Saya itu senang menganalisis sesuatu berdasarkan kepingan-kepingan informasi kemudian menyusunnya menjadi sebuah gambar besar. Kesenangan ini membuahkan sebuah analisa yang kadang berguna untuk melihat pola apa yang sedang dipakai oleh sebuah kelompok. Dan lumayan berhasil ketika menggambarkan “niat” kelompok demo saat 411 dan 212. Tulisan saya bisa selangkah di depan gerakan mereka.

Itulah kenapa mereka sangat marah ketika niatnya terbongkar. Dan yang mereka lakukan juga polanya sama, menuduh buzzer, penjilat, dibayar istana dan segala macam.

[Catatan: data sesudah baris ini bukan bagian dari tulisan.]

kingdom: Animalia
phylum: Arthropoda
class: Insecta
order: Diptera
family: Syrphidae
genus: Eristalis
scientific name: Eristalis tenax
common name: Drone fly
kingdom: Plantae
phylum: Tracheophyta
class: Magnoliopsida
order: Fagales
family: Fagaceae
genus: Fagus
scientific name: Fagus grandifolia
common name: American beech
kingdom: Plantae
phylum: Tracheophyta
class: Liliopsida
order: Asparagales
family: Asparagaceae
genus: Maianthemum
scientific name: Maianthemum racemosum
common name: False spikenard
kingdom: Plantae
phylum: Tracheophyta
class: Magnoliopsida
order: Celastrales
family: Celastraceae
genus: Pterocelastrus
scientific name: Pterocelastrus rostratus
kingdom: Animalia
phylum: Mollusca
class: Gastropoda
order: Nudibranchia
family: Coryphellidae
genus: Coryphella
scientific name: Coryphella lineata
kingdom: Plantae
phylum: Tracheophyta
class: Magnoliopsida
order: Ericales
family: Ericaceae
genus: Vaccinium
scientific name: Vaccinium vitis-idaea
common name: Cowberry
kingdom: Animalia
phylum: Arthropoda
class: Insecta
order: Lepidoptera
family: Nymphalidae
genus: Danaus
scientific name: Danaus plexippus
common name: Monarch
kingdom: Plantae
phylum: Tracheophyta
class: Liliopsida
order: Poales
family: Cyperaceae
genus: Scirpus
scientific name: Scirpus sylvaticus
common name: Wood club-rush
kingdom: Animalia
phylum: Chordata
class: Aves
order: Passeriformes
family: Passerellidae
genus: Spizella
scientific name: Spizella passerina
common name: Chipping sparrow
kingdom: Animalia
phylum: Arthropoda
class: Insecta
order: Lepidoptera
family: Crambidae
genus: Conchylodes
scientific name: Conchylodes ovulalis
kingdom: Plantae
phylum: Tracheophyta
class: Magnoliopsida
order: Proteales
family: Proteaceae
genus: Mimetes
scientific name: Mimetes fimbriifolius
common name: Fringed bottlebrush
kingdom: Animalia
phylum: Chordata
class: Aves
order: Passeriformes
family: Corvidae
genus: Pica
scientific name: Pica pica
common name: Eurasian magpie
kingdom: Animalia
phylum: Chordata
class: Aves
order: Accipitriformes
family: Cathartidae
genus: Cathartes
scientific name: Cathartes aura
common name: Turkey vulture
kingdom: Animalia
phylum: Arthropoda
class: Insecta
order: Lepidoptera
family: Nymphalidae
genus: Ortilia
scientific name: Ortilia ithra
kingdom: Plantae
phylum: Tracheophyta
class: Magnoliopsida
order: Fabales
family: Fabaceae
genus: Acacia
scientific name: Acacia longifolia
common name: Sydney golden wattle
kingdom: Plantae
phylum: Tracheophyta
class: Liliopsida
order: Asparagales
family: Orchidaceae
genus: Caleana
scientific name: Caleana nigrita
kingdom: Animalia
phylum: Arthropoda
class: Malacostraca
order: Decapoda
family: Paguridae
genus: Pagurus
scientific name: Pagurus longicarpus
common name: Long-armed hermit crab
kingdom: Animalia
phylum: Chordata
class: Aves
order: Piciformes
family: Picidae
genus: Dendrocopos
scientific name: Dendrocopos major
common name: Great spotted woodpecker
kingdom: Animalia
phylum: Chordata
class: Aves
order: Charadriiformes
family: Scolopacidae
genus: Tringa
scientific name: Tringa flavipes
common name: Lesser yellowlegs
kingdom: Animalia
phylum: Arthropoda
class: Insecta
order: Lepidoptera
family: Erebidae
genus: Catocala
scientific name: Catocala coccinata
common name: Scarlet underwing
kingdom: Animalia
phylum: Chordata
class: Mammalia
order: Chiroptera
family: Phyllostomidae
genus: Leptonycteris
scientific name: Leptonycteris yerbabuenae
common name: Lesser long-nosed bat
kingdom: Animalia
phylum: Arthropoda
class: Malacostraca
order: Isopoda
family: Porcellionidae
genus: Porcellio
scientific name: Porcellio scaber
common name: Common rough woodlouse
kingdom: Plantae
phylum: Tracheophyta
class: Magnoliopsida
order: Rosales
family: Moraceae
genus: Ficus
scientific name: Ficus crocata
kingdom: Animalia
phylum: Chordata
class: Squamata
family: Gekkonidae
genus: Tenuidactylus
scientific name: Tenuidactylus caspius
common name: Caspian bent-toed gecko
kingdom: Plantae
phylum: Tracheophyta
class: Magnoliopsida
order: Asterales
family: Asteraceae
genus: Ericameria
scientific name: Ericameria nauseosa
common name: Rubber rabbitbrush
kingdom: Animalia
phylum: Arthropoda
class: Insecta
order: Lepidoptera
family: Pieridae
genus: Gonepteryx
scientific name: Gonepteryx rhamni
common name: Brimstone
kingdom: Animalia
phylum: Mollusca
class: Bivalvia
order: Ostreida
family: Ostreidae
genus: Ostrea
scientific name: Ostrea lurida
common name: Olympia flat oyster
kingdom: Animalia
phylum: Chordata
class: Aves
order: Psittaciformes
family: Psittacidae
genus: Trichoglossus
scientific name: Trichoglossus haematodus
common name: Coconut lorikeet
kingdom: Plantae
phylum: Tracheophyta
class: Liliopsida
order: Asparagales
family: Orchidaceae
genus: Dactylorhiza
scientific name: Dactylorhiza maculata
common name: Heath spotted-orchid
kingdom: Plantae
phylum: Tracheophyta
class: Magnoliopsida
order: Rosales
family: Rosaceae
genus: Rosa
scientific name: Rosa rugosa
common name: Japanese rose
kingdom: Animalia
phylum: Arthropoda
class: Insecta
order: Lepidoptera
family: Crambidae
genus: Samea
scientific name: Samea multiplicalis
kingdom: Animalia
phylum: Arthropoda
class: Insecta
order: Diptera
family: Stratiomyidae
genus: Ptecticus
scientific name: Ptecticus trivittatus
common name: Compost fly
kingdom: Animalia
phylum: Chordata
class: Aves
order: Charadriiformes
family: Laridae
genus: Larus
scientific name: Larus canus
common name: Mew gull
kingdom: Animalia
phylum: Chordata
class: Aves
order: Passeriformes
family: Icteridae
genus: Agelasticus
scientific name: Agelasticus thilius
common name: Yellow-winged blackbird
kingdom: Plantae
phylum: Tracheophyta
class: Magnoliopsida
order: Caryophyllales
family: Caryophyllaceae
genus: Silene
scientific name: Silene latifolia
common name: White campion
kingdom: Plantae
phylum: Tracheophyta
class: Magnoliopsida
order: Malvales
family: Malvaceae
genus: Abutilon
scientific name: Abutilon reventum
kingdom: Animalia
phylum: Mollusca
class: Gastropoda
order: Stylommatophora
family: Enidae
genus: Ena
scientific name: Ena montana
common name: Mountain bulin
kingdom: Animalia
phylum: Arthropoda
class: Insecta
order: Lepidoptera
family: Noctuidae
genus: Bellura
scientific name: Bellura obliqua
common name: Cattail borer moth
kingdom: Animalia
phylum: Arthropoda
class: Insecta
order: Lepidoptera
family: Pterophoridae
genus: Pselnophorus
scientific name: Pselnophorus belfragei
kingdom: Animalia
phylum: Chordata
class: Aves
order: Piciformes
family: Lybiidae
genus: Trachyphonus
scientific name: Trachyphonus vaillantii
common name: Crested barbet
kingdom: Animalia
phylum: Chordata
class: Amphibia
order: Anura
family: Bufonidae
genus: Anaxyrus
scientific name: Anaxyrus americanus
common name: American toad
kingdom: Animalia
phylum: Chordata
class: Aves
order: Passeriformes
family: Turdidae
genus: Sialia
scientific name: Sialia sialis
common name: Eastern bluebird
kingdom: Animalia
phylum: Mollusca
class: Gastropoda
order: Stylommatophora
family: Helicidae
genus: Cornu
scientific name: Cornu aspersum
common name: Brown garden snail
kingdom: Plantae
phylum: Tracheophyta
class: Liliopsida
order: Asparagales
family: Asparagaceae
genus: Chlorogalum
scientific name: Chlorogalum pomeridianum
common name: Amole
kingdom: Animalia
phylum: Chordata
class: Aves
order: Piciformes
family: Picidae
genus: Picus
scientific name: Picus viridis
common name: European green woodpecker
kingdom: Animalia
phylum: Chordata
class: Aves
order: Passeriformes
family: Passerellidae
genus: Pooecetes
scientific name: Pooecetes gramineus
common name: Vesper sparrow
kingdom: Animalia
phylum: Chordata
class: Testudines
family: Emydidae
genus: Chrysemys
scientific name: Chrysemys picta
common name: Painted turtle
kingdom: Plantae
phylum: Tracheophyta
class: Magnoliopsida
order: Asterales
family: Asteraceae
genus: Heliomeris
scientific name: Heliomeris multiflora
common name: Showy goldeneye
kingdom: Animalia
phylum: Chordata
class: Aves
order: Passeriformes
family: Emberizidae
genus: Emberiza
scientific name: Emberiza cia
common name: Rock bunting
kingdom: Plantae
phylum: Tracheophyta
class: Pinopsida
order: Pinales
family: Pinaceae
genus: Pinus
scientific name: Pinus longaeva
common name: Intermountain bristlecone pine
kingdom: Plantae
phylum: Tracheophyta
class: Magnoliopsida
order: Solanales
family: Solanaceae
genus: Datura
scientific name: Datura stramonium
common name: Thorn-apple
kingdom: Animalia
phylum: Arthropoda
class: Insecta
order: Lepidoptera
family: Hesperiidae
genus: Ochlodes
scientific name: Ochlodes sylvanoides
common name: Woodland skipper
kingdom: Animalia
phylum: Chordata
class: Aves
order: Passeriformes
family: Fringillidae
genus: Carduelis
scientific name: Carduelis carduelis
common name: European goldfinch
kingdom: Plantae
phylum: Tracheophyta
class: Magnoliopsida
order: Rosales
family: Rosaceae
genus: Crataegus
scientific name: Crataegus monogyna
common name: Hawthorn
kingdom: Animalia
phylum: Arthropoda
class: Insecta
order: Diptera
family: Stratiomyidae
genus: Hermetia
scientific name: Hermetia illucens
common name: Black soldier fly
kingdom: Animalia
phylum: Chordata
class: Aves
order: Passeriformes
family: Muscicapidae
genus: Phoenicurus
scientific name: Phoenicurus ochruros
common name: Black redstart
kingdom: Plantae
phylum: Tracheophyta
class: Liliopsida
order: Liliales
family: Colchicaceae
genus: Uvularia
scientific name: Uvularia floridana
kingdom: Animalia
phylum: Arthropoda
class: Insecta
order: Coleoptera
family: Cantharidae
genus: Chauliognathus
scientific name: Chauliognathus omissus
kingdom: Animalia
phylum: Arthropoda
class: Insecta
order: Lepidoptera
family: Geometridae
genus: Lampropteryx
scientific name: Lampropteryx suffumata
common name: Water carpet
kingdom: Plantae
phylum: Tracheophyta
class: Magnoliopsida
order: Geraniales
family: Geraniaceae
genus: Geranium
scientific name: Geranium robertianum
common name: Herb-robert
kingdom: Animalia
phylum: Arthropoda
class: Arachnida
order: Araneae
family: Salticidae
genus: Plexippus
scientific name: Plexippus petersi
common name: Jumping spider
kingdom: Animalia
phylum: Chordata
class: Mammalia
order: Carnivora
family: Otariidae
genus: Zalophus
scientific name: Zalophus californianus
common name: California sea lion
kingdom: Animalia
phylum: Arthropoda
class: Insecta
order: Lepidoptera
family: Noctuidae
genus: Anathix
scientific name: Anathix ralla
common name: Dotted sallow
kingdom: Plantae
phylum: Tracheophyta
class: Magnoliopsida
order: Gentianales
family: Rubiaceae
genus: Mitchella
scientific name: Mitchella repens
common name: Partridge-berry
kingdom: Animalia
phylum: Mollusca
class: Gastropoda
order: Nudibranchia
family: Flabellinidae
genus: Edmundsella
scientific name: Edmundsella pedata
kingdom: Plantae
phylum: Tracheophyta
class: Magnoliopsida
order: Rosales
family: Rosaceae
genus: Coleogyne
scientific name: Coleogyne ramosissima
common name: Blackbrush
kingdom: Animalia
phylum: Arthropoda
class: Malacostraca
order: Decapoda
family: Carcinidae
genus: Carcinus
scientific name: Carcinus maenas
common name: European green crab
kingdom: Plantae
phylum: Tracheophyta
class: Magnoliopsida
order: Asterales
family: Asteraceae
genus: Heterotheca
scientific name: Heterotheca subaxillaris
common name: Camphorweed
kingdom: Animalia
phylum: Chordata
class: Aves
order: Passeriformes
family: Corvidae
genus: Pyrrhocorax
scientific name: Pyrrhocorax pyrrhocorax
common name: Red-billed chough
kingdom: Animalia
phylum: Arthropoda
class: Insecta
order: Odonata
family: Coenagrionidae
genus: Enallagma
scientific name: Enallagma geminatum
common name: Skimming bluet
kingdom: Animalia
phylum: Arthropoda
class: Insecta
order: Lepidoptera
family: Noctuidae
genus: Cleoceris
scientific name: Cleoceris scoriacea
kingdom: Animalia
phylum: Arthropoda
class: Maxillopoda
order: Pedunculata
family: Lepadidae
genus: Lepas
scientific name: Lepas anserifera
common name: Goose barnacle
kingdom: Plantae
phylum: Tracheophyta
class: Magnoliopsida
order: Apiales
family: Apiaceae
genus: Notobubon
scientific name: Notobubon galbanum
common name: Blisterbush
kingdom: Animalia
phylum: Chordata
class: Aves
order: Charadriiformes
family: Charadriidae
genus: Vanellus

Kadang, bahkan banyak teman juga termakan pembunuhan karakter ala mereka. Sedih memang. But the show must go on. Urusan saya adalah bagaimana membaui tempat persembunyian kelompok radikal ini, bukan melayani debat yang tidak berujung pangkal.

Masalah KPK ini sudah lama saya dengar dari banyak informasi baik dari internal maupun dari pengamat luar. Tapi saya menahan diri, tidak semua informasi bisa menjadi kepingan berharga. Alarm saya kemudian berbunyi saat melihat seorang BW menjadi pembela saat di MK. Bukankah dia dulu ada di KPK? Bukankah dia juga sekarang ada di tim seorang pejabat DKI?

Dari situlah saya menelusuri kepingan-kepingan lain supaya analisa ini menjadi sebuah kesimpulan yang kuat. Akhirnya saya menemukan fakta, bahwa KPK yang menurut informasi akurat dikomandani oleh NB yang sudah berada di sana 12 tahun lamanya, sama sekali tidak pernah curiga dengan apa yang dilakukan sepupunya AB, selaku pejabat daerah.

Bahkan ia mendapat 3 penghargaan dari KPK.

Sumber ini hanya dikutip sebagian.